Introduction

The zeolite ZSM-5 (Zeolites Socony Mobil) is an aluminosilicate with high silica ratio with suitable properties for catalysis, adsorption and membrane applications (Jacobs 1981, Tavolaro and Drioli 1999, Weitkamp 2000). Researchers (Argauer and Landolt 1972) of Mobil Oil Corporation obtained the first patent on the synthesis of ZSM-5 zeolite, in which they described that this zeolite can be formed with molar ratios of SiO2/Al2O3 varying between 20 and 120. Depending on this ratio, the acidity and surface properties of ZSM-5 vary and therefore it is important to carefully control this parameter in the final product (Armaroli et al. 2006, Shirazi et al. 2008).

Typical syntheses of ZSM-5 require sources of silicon and aluminium, a mineralizer (e.g. OH or F) and an organic molecule as templating agent. Quaternary ammonium compounds like tetrapropyl ammonium bromide (TPA-Br) (Padovan et al. 1984, Shirazi et al. 2008) and tetrapropyl ammonium hydroxide (TPA-OH) (Kotasthane and Shiralkar 1986) are mostly used for the synthesis of ZSM-5. Unfortunately, these quaternary ammonium compounds are rather expensive. The molecule n-butylamine was reported (Sang et al. 2004, Zhao 2005, Martins et al. 2006, Feng et al. 2009) as an alternative templating agent to replace TPA-Br and TPA-OH and is about 100 times less expensive on a molar basis. In the past two decades, efforts have also been undertaken to identify inexpensive Si and Al sources to synthesize ZSM-5(Chareonpanich et al. 2004, Sanhueza et al. 2004, Mignoni et al. 2007, Aliev et al. 2011) and it has been shown that kaolin clay and diatomaceous earth are two suitable and inexpensive sources of silica and alumina.

Kaolin clay contains kaolinite with a SiO2/Al2O3 molar ratio close to 2 and therefore it is well suited for the preparation of low-silica zeolites such as zeolite A (Costa et al. 1988, Murat et al. 1992, Chandrasekhar et al. 1997, Sanhueza et al. 1999). To obtain this zeolite from kaolin, two steps are necessary: first, a thermal treatment of kaolin to obtain an amorphous and reactive material denoted metakaolin. The second step is a hydrothermal treatment to convert metakaolin to zeolite in an alkaline aqueous medium. Preparation of zeolites with higher SiO2/Al2O3 molar ratios such as zeolites X (De Lucas et al. 1992, Caballero et al. 2007, Colina and Llorens 2007) and Y (Bosch et al. 1983, Atta et al. 2007) from kaolinite has also been reported. However, the syntheses of these zeolites require either an increase of the amount of silica or partial removal of aluminium. The first alternative implies using an additional source of silica with high solubility, e.g. sodium silicate. The second alternative, i.e. dealumination, consists in either leaching kaolin in a solution of an inorganic acid (HCl, H2SO4, HNO3) (Ford 1992) or alternatively calcining the kaolin with an inorganic acid (H2SO4) (Colina et al. 2001, Colina et al. 2002)

+ + +

(WORK ORDER): Rewrite the zeolite introduction, starting at the words "The zeolite ZSM-5" and ending after "et al. 2008).", with "aluminosilicate" replaced by "alumino-silicate".

+ + +

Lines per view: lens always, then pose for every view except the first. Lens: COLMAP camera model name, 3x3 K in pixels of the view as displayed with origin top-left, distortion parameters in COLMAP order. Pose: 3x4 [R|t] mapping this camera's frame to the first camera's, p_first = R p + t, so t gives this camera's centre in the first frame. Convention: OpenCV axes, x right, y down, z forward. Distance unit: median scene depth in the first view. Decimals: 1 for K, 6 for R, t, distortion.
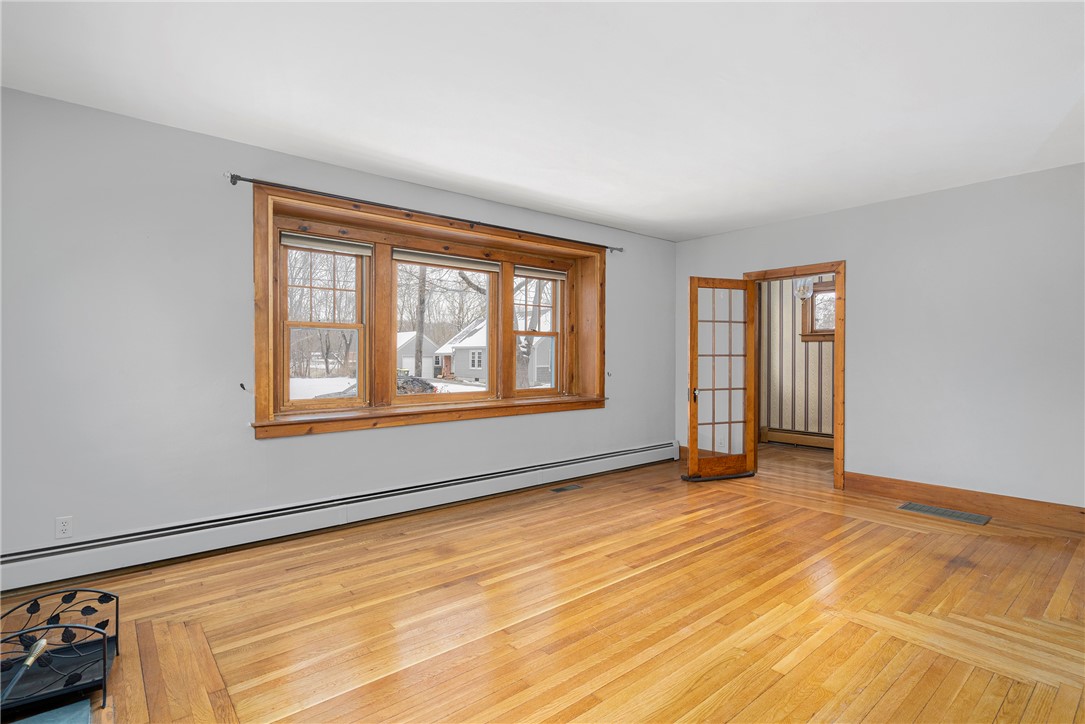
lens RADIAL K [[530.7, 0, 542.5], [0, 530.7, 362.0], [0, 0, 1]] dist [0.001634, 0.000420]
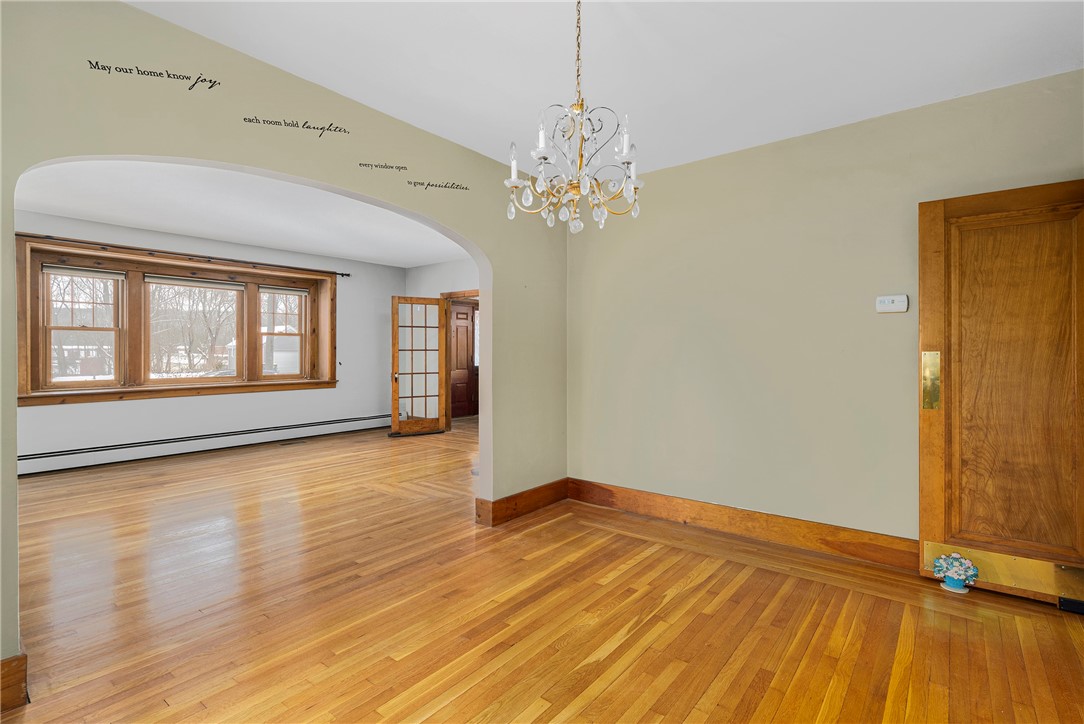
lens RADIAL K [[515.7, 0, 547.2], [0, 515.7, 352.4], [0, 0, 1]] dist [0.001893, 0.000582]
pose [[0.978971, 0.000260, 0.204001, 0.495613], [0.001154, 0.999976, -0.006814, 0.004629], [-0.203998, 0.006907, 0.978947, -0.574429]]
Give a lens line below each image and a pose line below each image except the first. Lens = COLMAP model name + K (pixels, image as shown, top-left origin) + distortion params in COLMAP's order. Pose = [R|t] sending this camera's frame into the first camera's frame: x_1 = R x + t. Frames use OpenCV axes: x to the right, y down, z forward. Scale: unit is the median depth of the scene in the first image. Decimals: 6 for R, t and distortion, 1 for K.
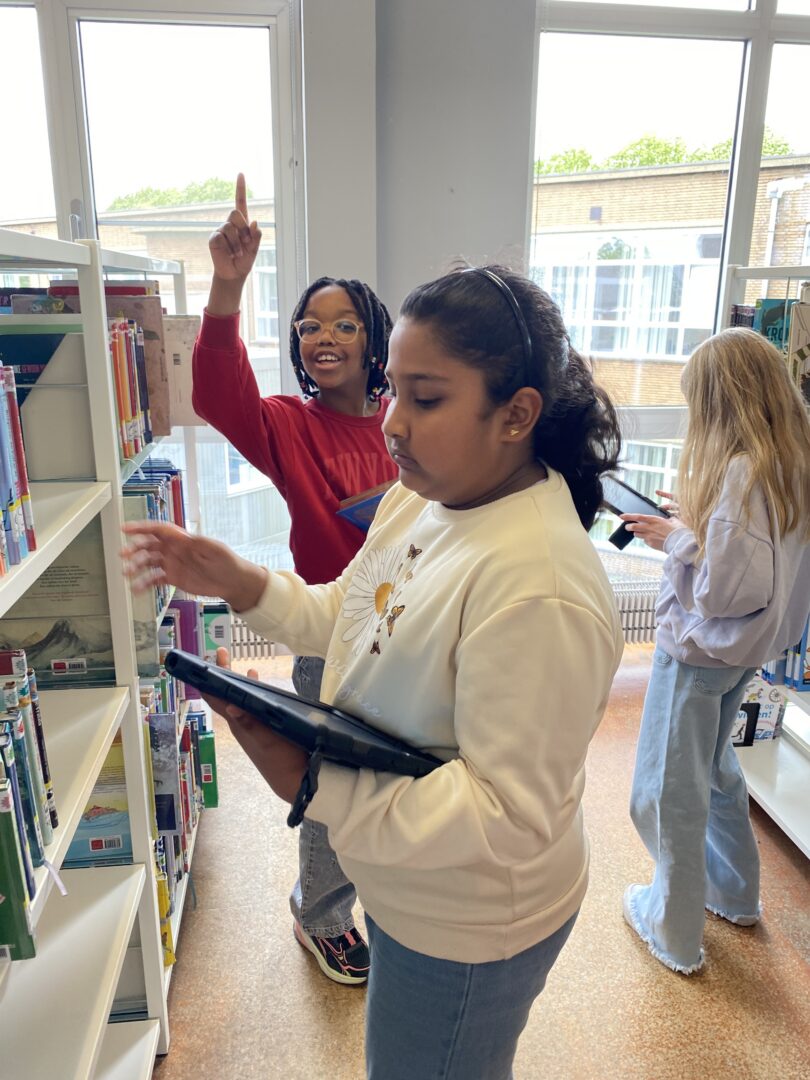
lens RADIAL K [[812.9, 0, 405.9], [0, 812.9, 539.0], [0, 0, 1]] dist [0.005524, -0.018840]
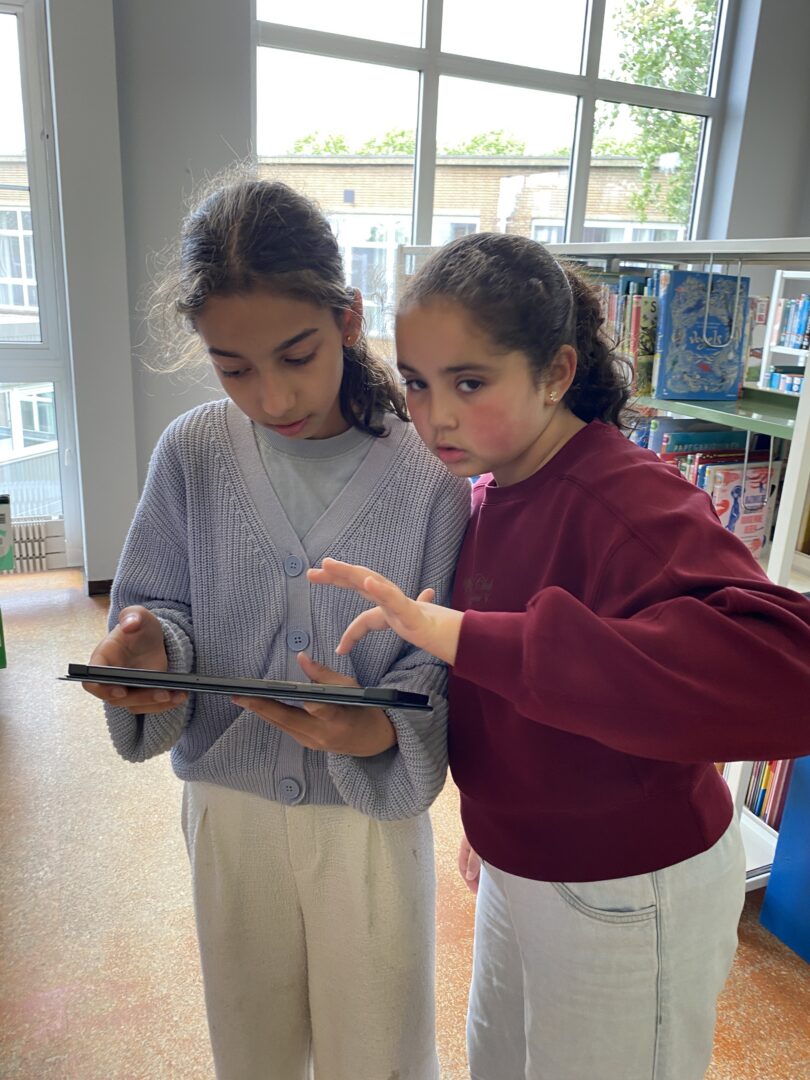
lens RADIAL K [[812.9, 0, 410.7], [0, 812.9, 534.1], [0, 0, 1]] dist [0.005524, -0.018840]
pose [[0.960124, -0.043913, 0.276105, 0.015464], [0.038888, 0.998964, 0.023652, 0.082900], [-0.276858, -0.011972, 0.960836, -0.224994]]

+ + +

(EXERCISE SOLUTION):
The zeolite ZSM-5 (Zeolites Socony Mobil) is an alumino-silicate with high silica ratio with suitable properties for catalysis, adsorption and membrane applications (Jacobs 1981, Tavolaro and Drioli 1999, Weitkamp 2000). Researchers (Argauer and Landolt 1972) of Mobil Oil Corporation obtained the first patent on the synthesis of ZSM-5 zeolite, in which they described that this zeolite can be formed with molar ratios of SiO2/Al2O3 varying between 20 and 120. Depending on this ratio, the acidity and surface properties of ZSM-5 vary and therefore it is important to carefully control this parameter in the final product (Armaroli et al. 2006, Shirazi et al. 2008).